▶ _Activity_: Convert the lines of the listing below into a numbered list with blank lines omitted, starting at the line containing "Baseline Informatiebeveiliging is gericht op" and ending at the end of the listing, with both ends included and the pictures left out.
* * *
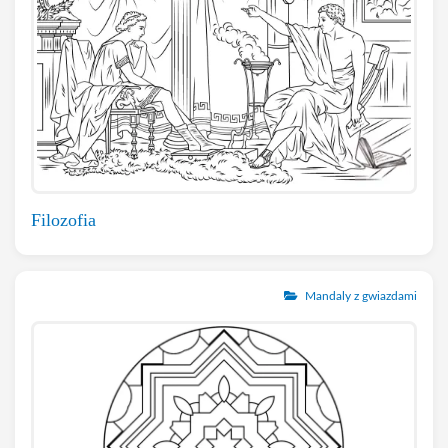
Filozofia
Mandaly z gwiazdami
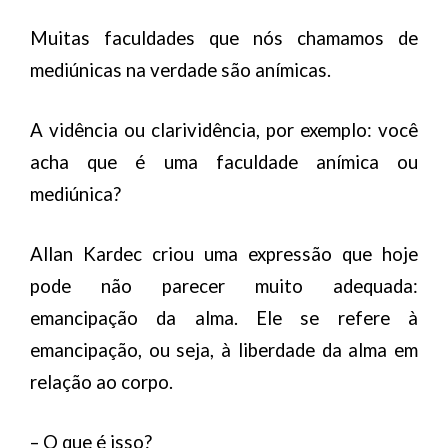
Muitas faculdades que nós chamamos de
mediúnicas na verdade são anímicas.
A vidência ou clarividência, por exemplo: você
acha que é uma faculdade anímica ou
mediúnica?
Allan Kardec criou uma expressão que hoje
pode não parecer muito adequada:
emancipação da alma. Ele se refere à
emancipação, ou seja, à liberdade da alma em
relação ao corpo.
– O que é isso?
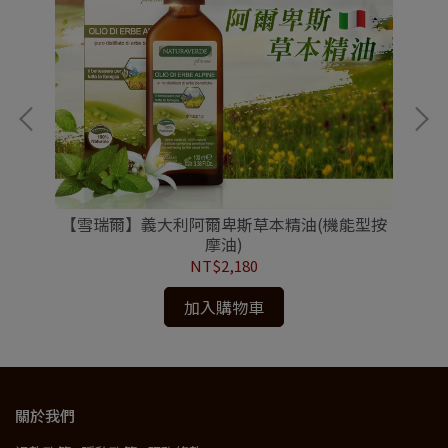
【雪瑞爾】義大利阿爾卑斯草本精油(機能型按
摩油)
NT$2,180
加入購物車
關於我們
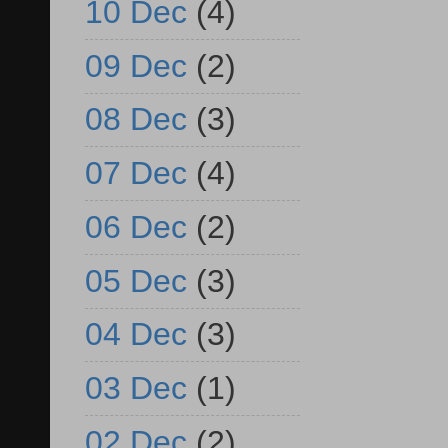
10 Dec
(4)
09 Dec
(2)
08 Dec
(3)
07 Dec
(4)
06 Dec
(2)
05 Dec
(3)
04 Dec
(3)
03 Dec
(1)
02 Dec
(2)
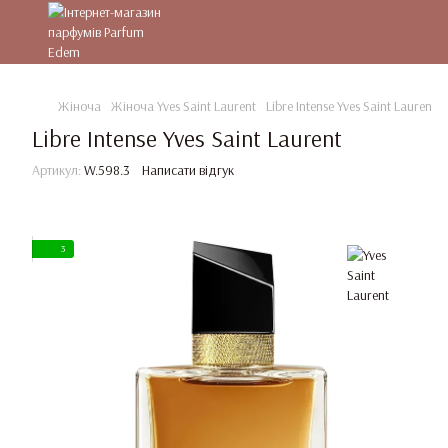
Жіноча
Жіноча Yves Saint Laurent
Libre Intense Yves Saint Laurent
Libre Intense Yves Saint Laurent
Артикул:
W.598.3
Написати відгук
3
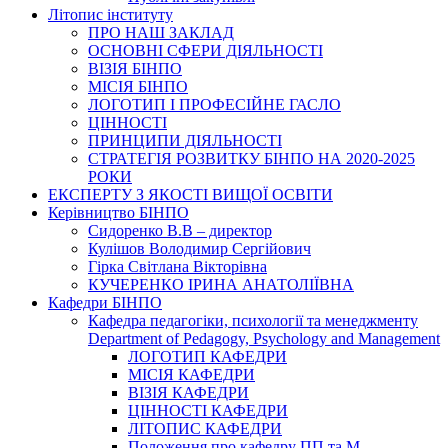
Літопис інституту
ПРО НАШ ЗАКЛАД
ОСНОВНІ СФЕРИ ДІЯЛЬНОСТІ
ВІЗІЯ БІНПО
МІСІЯ БІНПО
ЛОГОТИП І ПРОФЕСІЙНЕ ГАСЛО
ЦІННОСТІ
ПРИНЦИПИ ДІЯЛЬНОСТІ
СТРАТЕГІЯ РОЗВИТКУ БІНПО НА 2020-2025
РОКИ
ЕКСПЕРТУ З ЯКОСТІ ВИЩОЇ ОСВІТИ
Керівництво БІНПО
Сидоренко В.В – директор
Кулішов Володимир Сергійович
Гірка Світлана Вікторівна
КУЧЕРЕНКО ІРИНА АНАТОЛІЇВНА
Кафедри БІНПО
Кафедра педагогіки, психології та менеджменту
Department of Pedagogy, Psychology and Management
ЛОГОТИП КАФЕДРИ
МІСІЯ КАФЕДРИ
ВІЗІЯ КАФЕДРИ
ЦІННОСТІ КАФЕДРИ
ЛІТОПИС КАФЕДРИ
Положення про кафедру ПП та М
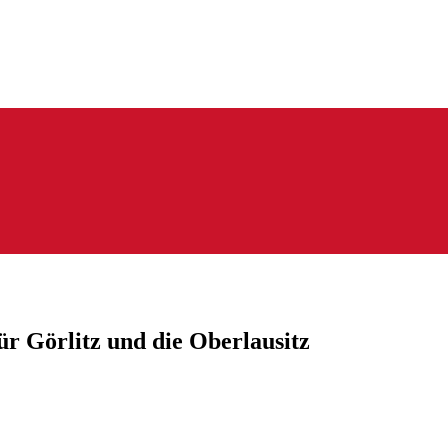
 Görlitz und die Oberlausitz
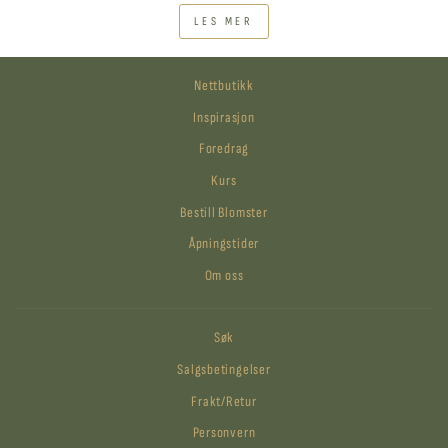
LES MER
Nettbutikk
Inspirasjon
Foredrag
Kurs
Bestill Blomster
Åpningstider
Om oss
Søk
Salgsbetingelser
Frakt/Retur
Personvern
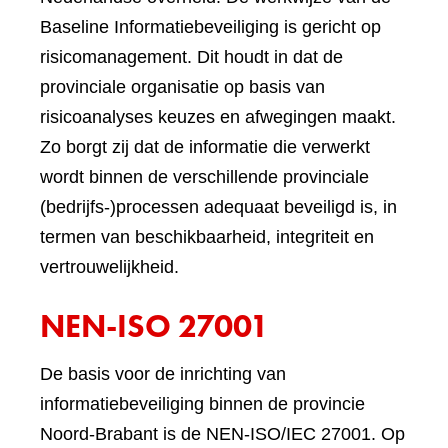
Baseline Informatiebeveiliging is gericht op
risicomanagement. Dit houdt in dat de
provinciale organisatie op basis van
risicoanalyses keuzes en afwegingen maakt.
Zo borgt zij dat de informatie die verwerkt
wordt binnen de verschillende provinciale
(bedrijfs-)processen adequaat beveiligd is, in
termen van beschikbaarheid, integriteit en
vertrouwelijkheid.
NEN-ISO 27001
De basis voor de inrichting van
informatiebeveiliging binnen de provincie
Noord-Brabant is de NEN-ISO/IEC 27001. Op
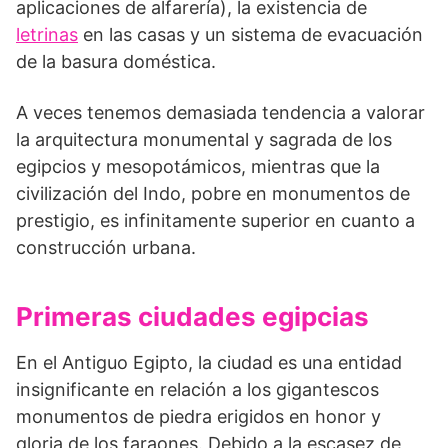
aplicaciones de alfarería), la existencia de
letrinas
en las casas y un sistema de evacuación
de la basura doméstica.
A veces tenemos demasiada tendencia a valorar
la arquitectura monu­mental y sagrada de los
egipcios y mesopotámicos, mientras que la
civilización del Indo, pobre en monumentos de
prestigio, es infini­tamente superior en cuanto a
construcción urbana.
Primeras ciudades egipcias
En el Antiguo Egipto, la ciudad es una entidad
insignificante en relación a los gigan­tescos
monumentos de piedra erigidos en honor y
gloria de los faraones. Debido a la escasez de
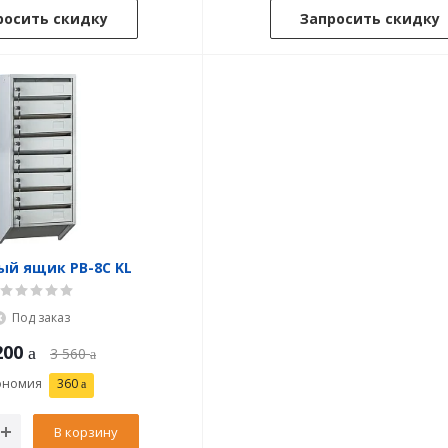
росить скидку
Запросить скидку
ый ящик PB-8C KL
Под заказ
200
3 560
ономия
360
В корзину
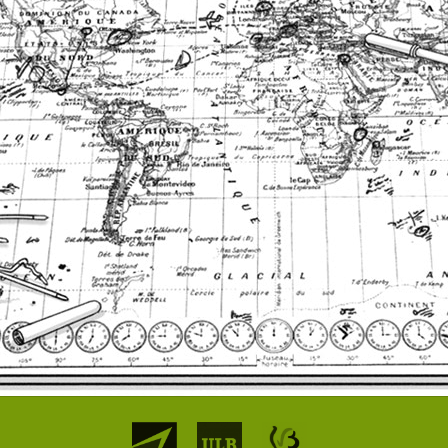
Partenaires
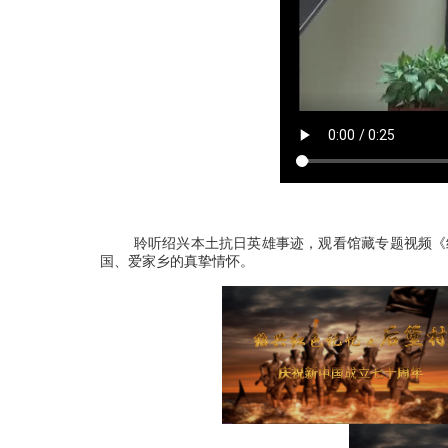
聆听绍兴本土抗日英雄事迹，观看馆藏专题
视频
《
国、爱家乡的真挚情怀。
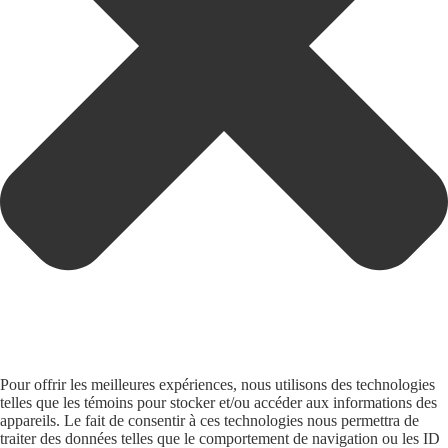
Pour offrir les meilleures expériences, nous utilisons des technologies
telles que les témoins pour stocker et/ou accéder aux informations des
appareils. Le fait de consentir à ces technologies nous permettra de
traiter des données telles que le comportement de navigation ou les ID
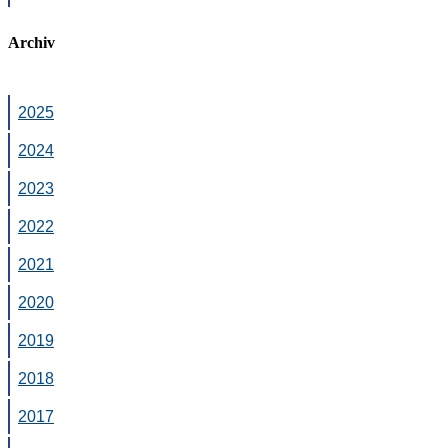
Archiv
2025
2024
2023
2022
2021
2020
2019
2018
2017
* * *
▶ _Response for this exercise_:
1. Baseline Informatiebeveiliging is gericht op
2. risicomanagement. Dit houdt in dat de
3. provinciale organisatie op basis van
4. risicoanalyses keuzes en afwegingen maakt.
5. Zo borgt zij dat de informatie die verwerkt
6. wordt binnen de verschillende provinciale
7. (bedrijfs-)processen adequaat beveiligd is, in
8. termen van beschikbaarheid, integriteit en
9. vertrouwelijkheid.
10. NEN-ISO 27001
11. De basis voor de inrichting van
12. informatiebeveiliging binnen de provincie
13. Noord-Brabant is de NEN-ISO/IEC 27001. Op
14. aplicaciones de alfarería), la existencia de
15. letrinas
16. en las casas y un sistema de evacuación
17. de la basura doméstica.
18. A veces tenemos demasiada tendencia a valorar
19. la arquitectura monu­mental y sagrada de los
20. egipcios y mesopotámicos, mientras que la
21. civilización del Indo, pobre en monumentos de
22. prestigio, es infini­tamente superior en cuanto a
23. construcción urbana.
24. Primeras ciudades egipcias
25. En el Antiguo Egipto, la ciudad es una entidad
26. insignificante en relación a los gigan­tescos
27. monumentos de piedra erigidos en honor y
28. gloria de los faraones. Debido a la escasez de
29. росить скидку
30. Запросить скидку
31. ый ящик PB-8C KL
32. Под заказ
33. 200
34. 3 560
35. ономия
36. 360
37. В корзину
38. Partenaires
39. 聆听绍兴本土抗日英雄事迹，观看馆藏专题
40. 视频
41. 《
42. 国、爱家乡的真挚情怀。
43. Pour offrir les meilleures expériences, nous utilisons des technologies
44. telles que les témoins pour stocker et/ou accéder aux informations des
45. appareils. Le fait de consentir à ces technologies nous permettra de
46. traiter des données telles que le comportement de navigation ou les ID
47. Archiv
48. 2025
49. 2024
50. 2023
51. 2022
52. 2021
53. 2020
54. 2019
55. 2018
56. 2017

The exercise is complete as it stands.